Excerpts from a dataset:

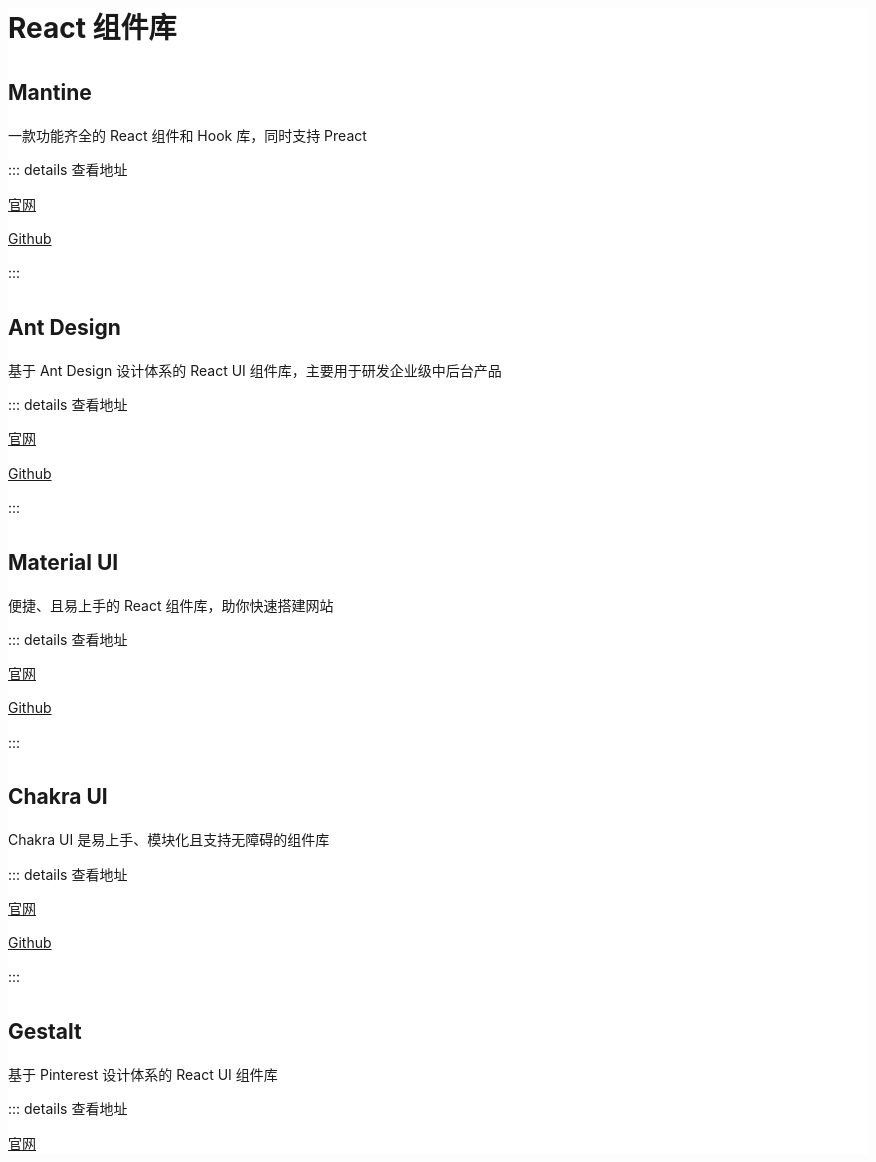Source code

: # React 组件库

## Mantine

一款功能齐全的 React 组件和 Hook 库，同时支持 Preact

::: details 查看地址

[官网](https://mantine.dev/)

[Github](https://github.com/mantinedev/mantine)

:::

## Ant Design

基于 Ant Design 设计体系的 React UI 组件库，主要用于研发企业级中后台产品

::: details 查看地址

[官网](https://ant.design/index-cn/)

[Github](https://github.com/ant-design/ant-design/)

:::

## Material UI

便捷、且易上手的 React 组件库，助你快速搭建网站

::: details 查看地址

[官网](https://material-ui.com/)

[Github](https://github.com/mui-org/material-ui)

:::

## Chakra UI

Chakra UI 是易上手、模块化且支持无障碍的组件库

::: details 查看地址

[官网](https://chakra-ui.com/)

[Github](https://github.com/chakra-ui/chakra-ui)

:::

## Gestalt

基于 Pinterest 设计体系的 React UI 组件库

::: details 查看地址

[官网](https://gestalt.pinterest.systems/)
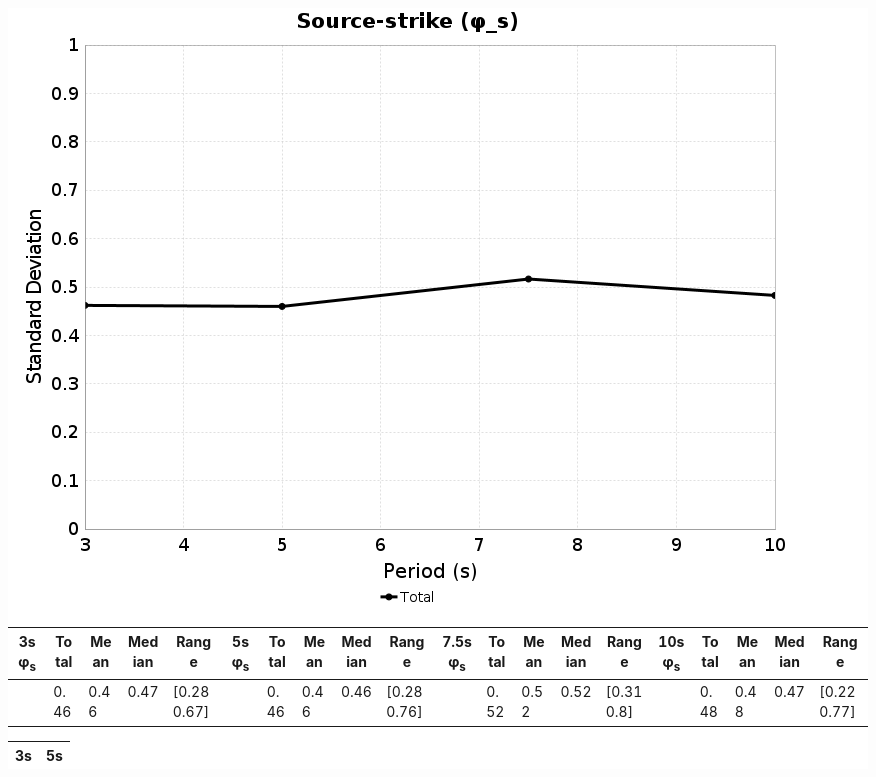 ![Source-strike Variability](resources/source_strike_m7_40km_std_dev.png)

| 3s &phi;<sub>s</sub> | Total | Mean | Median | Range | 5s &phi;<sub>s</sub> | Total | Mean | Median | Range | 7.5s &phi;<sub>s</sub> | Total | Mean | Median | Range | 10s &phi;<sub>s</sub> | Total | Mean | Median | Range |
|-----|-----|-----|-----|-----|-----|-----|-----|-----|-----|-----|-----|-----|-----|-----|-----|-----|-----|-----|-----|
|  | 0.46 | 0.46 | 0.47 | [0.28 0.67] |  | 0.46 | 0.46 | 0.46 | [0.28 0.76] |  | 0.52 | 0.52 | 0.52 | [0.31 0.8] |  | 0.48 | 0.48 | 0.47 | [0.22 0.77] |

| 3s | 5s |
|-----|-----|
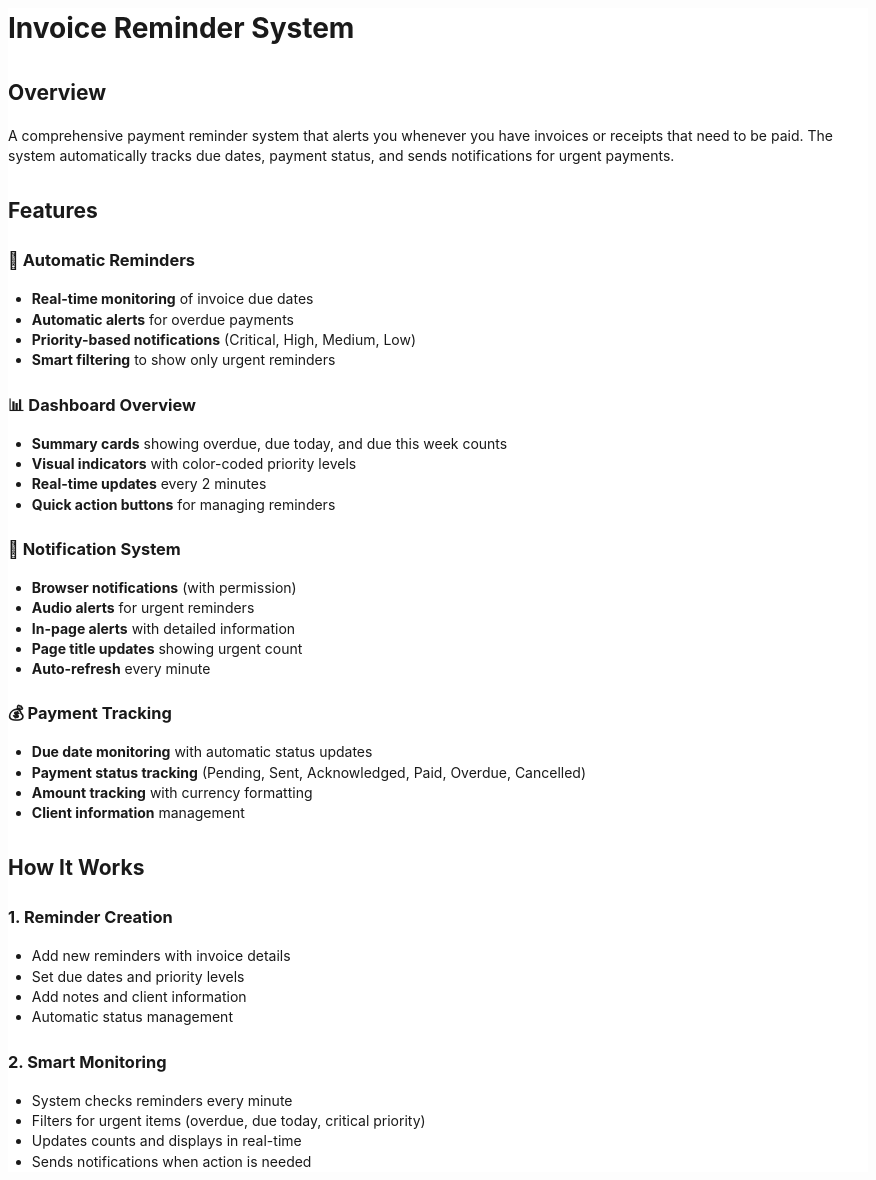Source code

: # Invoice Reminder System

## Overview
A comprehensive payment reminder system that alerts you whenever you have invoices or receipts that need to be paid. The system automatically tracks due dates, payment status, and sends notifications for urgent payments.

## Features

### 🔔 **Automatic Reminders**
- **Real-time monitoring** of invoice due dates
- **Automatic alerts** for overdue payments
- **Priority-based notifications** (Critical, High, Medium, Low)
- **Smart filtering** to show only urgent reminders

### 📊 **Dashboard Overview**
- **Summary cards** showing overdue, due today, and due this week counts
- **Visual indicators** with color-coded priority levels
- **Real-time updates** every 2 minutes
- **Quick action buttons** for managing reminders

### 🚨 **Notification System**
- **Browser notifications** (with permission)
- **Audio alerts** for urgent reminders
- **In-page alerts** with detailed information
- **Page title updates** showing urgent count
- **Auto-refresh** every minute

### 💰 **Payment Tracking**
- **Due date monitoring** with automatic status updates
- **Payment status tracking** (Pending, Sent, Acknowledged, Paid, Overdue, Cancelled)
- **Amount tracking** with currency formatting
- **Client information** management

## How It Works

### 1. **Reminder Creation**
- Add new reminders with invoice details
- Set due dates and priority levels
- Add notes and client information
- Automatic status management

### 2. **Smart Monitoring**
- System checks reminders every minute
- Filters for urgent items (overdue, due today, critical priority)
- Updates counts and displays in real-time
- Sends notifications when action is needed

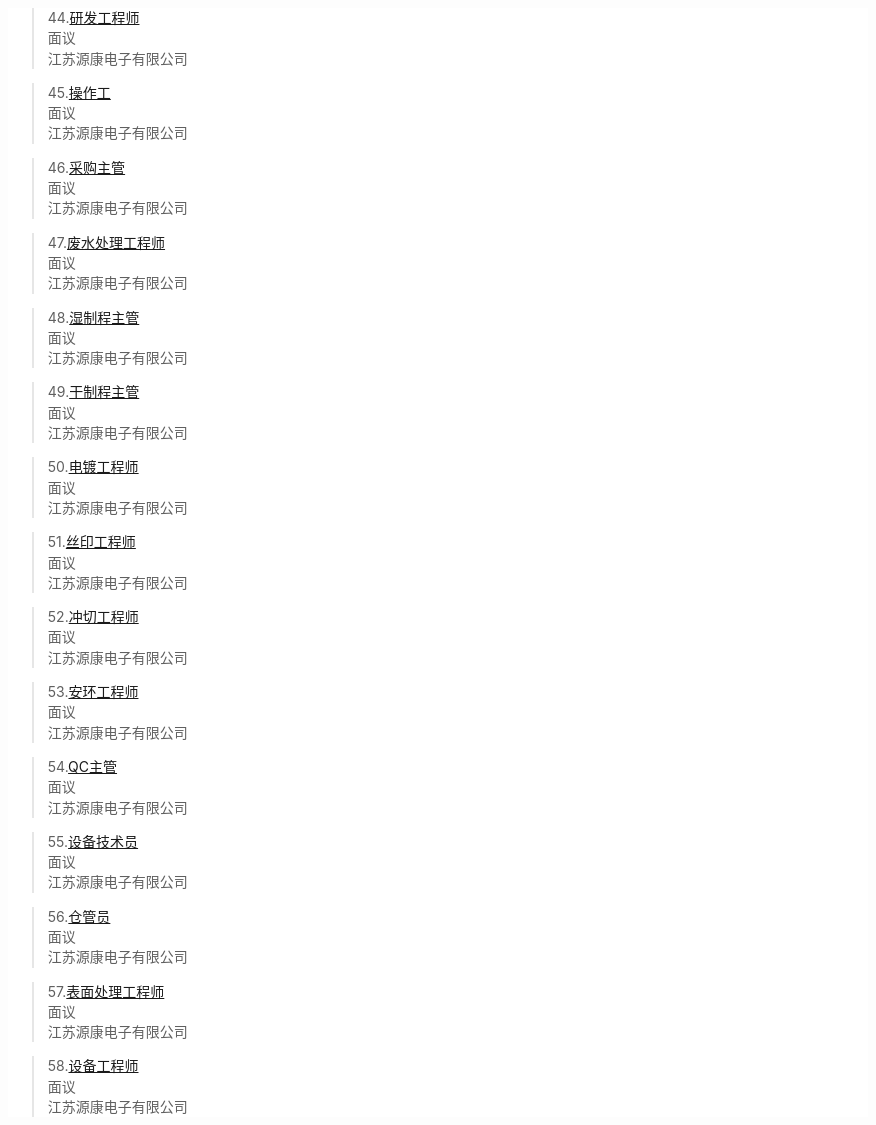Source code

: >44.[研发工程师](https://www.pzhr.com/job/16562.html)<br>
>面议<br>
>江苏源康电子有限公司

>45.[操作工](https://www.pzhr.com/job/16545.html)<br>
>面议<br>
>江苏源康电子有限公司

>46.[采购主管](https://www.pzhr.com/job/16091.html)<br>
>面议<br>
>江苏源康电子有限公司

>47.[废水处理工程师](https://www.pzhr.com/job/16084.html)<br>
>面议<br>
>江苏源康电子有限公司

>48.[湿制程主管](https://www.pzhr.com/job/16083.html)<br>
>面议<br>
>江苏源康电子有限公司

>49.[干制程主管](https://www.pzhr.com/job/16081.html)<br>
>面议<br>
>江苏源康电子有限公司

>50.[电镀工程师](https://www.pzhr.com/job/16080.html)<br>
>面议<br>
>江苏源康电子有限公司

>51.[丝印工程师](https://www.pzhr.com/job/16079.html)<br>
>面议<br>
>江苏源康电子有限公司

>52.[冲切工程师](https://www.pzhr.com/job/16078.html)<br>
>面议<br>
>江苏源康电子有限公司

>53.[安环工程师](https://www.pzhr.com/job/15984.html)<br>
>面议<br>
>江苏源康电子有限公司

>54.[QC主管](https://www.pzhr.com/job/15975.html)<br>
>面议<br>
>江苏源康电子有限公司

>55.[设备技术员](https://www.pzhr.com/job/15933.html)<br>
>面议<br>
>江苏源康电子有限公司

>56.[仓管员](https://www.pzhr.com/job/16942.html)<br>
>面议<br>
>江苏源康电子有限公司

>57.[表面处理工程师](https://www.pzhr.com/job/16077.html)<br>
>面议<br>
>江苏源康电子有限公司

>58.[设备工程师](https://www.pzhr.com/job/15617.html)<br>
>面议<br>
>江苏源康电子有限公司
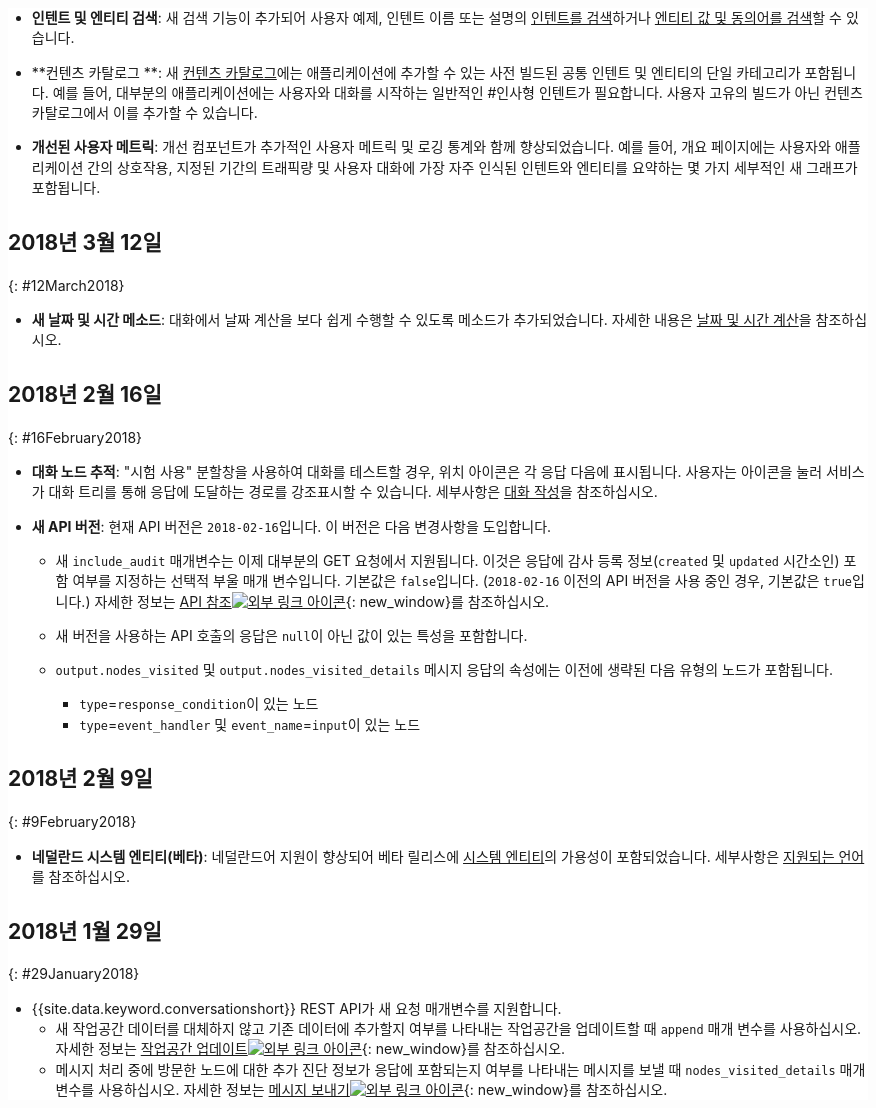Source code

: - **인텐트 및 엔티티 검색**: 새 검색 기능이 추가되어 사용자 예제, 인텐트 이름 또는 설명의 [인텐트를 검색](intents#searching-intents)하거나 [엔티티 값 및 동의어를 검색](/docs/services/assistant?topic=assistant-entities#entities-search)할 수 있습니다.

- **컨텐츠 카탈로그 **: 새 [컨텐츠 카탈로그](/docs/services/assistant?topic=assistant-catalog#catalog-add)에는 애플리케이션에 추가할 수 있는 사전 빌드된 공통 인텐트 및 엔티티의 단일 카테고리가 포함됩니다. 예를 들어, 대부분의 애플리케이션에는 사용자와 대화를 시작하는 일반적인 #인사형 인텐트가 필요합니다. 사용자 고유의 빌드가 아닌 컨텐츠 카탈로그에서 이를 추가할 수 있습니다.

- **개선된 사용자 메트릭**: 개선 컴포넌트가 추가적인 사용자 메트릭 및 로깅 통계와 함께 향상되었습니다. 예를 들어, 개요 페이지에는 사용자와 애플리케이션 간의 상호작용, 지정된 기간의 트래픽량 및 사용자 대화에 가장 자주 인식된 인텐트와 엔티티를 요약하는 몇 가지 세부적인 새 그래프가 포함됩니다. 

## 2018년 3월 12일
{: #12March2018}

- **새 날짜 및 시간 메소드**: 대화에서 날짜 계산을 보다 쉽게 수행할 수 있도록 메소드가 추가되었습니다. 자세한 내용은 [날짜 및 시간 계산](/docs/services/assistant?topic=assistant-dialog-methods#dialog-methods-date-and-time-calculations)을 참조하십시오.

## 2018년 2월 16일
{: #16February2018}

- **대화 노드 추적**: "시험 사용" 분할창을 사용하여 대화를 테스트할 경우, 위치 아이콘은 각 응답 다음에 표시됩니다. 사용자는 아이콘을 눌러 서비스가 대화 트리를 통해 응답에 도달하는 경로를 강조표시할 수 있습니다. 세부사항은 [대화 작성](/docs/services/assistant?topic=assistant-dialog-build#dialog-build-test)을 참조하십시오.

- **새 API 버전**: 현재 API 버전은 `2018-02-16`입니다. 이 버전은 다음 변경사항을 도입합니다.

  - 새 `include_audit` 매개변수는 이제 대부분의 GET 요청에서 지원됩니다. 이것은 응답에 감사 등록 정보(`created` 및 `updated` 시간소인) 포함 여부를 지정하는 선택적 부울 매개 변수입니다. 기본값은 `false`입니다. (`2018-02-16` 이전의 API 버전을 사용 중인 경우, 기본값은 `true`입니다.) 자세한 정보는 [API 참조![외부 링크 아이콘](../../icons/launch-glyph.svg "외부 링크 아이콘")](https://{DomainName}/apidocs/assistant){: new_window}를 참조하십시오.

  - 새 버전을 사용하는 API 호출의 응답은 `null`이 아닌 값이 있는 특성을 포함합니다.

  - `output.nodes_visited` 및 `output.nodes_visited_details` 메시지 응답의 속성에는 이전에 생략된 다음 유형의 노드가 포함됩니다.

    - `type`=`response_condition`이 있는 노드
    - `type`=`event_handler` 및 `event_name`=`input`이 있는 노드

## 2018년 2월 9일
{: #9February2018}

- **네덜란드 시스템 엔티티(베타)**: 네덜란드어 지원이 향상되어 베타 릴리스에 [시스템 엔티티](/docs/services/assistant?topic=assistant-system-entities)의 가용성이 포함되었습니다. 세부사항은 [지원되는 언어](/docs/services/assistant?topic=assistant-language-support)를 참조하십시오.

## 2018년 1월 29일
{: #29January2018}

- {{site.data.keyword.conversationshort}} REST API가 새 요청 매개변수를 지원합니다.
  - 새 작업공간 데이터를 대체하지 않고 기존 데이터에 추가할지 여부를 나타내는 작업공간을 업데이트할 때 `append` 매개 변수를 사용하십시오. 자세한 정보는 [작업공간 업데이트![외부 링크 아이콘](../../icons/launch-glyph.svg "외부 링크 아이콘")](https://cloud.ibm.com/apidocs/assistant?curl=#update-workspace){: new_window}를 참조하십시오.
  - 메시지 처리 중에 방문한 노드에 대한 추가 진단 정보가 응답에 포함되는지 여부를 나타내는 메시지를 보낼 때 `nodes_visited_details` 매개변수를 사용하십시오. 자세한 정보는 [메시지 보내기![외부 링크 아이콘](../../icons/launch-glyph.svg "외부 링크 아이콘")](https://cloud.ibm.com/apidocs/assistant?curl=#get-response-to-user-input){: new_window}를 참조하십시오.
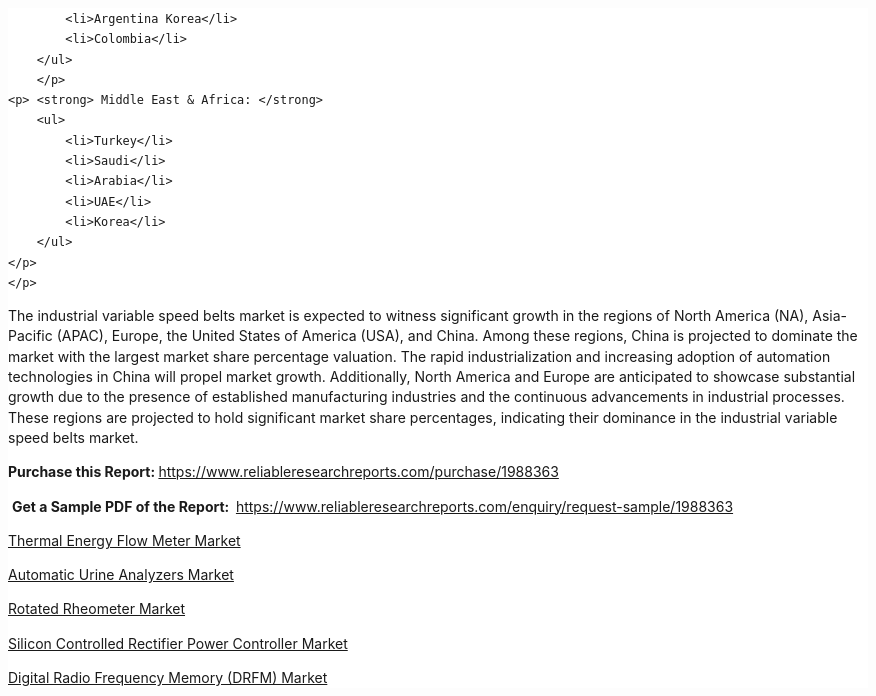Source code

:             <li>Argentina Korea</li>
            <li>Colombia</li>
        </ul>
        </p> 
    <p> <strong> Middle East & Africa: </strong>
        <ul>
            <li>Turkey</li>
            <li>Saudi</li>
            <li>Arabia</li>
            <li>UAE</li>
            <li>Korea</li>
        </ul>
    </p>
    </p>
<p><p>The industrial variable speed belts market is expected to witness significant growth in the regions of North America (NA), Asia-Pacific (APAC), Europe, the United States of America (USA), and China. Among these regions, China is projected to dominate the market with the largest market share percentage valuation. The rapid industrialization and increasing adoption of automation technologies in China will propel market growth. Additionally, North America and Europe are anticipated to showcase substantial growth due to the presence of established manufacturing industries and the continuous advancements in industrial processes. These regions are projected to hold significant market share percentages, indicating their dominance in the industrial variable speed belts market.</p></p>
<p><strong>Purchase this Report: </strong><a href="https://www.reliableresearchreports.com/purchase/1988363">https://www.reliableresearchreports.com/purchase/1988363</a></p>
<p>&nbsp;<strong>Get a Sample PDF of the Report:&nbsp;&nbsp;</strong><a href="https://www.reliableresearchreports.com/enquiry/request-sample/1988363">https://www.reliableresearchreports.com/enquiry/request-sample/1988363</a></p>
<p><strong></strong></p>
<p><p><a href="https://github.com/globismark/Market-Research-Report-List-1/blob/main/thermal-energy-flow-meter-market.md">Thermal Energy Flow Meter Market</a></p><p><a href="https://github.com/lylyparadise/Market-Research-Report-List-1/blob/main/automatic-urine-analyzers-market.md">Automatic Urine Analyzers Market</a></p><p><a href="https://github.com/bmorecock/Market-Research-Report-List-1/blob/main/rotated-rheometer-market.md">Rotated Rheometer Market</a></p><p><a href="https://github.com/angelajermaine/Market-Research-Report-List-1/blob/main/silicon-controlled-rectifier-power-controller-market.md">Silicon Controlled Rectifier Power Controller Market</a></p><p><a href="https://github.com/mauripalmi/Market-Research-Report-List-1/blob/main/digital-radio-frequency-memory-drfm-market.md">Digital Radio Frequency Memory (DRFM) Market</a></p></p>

TASK DIRECTIONS:
From the first line of the entries above down to the line holding "[官网](https://material-ui.com/)", quote each line exactly and nothing else, skipping pictures.

RESPONSE AREA:
Source code

: # React 组件库

## Mantine

一款功能齐全的 React 组件和 Hook 库，同时支持 Preact

::: details 查看地址

[官网](https://mantine.dev/)

[Github](https://github.com/mantinedev/mantine)

:::

## Ant Design

基于 Ant Design 设计体系的 React UI 组件库，主要用于研发企业级中后台产品

::: details 查看地址

[官网](https://ant.design/index-cn/)

[Github](https://github.com/ant-design/ant-design/)

:::

## Material UI

便捷、且易上手的 React 组件库，助你快速搭建网站

::: details 查看地址

[官网](https://material-ui.com/)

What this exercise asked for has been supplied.